I saw MySQL had...600k lines of JavaScript?

It turned out that the storage/ndb directory had a Web-based management interface for NDB, which vendors in the Dojo JavaScript framework. It also had ~50k lines of Java for the "ClusterJ" framework, which interfaces with NDB skipping the SQL layer. Overall, sloccount reports about 1.4M lines of code in storage/ndb/.

NDB is a specialized cluster database where all secondary indexes have to fit in the cluster's RAM(!). Work on it started at Ericsson, then it was spun out into a startup which MySQL AB eventually bought. I imagine MySQL management at the time hoped the future of DB clusters might end up looking more like NDB and less like...gestures at today's database landscape.

There are also ~500K lines of Unicode tables in the strings/ directory.
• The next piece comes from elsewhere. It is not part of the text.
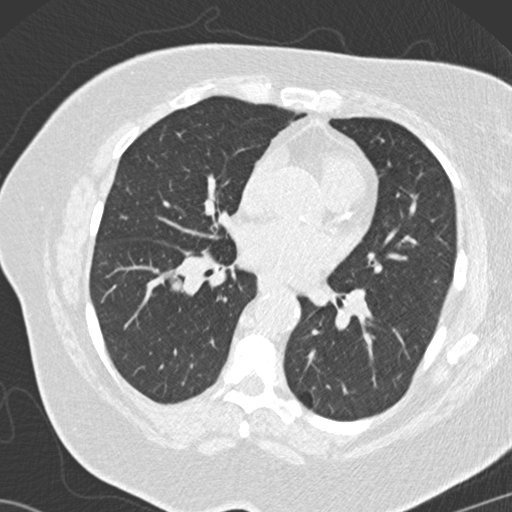
Low-dose screening chest CT, one axial slice. Slice 68 of 146 in the series (ordered by position). 120 kVp. Lung window (W 1500 / L -600 HU). 512 × 512 image matrix, field of view 350 × 350 mm.
Outlined on this slice (manually delineated by an expert):
- lesion 4 (tumor, lower lobe of right lung): bounding box [x1, y1, x2, y2] px = [168, 275, 184, 296]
I recall Postgres calls out to libc for locale/collation related stuff so probably doesn't need those tables in-tree.

Even accounting for those chunks you still end up with ~1M vs ~2M SLOC as measured by sloccount. (I don't want to pretend the numbers are super precise.) There are probably other differences in what's in scope for the repo or other surprises. [Edit: see johannes1234321's comment which lists some of them.]
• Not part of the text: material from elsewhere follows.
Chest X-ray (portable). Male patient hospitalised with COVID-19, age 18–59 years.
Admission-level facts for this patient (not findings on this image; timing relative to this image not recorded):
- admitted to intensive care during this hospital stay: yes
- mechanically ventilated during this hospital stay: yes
Besides those, though, might be truth to others' comments about MySQL spending lots of code supporting drastically different old and new "worlds" in a single binary (non-transactional and transactional storage, originally very-nonstandard vs. currently more-standard SQL, statement-based and row-based replication...). And at a totally non-technical level, as a product MySQL seems to have had more money thrown at it and that tends to mean more code.
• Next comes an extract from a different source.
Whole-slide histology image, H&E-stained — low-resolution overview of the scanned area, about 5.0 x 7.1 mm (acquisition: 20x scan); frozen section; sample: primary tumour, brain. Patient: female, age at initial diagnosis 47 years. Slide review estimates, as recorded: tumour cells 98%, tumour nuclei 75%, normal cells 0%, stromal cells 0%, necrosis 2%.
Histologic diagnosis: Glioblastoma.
This was fun but was an incredibly quick and dirty dive into it, and I'd love to hear more from folks who can look more or just know more.

3 comments

NDB is a specialized cluster database where all secondary indexes have to fit in the cluster's RAM(!).

That’s not that wild of a design principle: It’s been longstanding best practice to scale OLTP databases (and limit indexing) as to keep secondary indexes buffered in memory.

To explain that statement: Historically ndb worked in a way that all data had to be in memory and it wouldn't touch the disk at all. For a while now data can be on disk, but all indexes afaik still have to be fully loaded into memory in startup.

The use cases are systems where you need "five nines" of uptime and fat responses. Coming out of Ericsson the classic area where it is used is in Telco (for instance "home location registers", the database recoding in which cell a mobile phone currently is, often use ndb) but there are different usages in Web (i.e. Session Store), "real time" information exchange (betting, gaming, ...) and so on.

It is not as easy to administer as a "normal" MySQL, but when deployed carefully it is powerful, fast and scalable (both locally as well as geo l-level)

postgresql can use ICU and on some platforms it's the only way to get utf8 collations.
I was watching Sherlock Holmes tonight and for some reason I read that in Benedict Cumberbatches voice, most entertaining, thank you!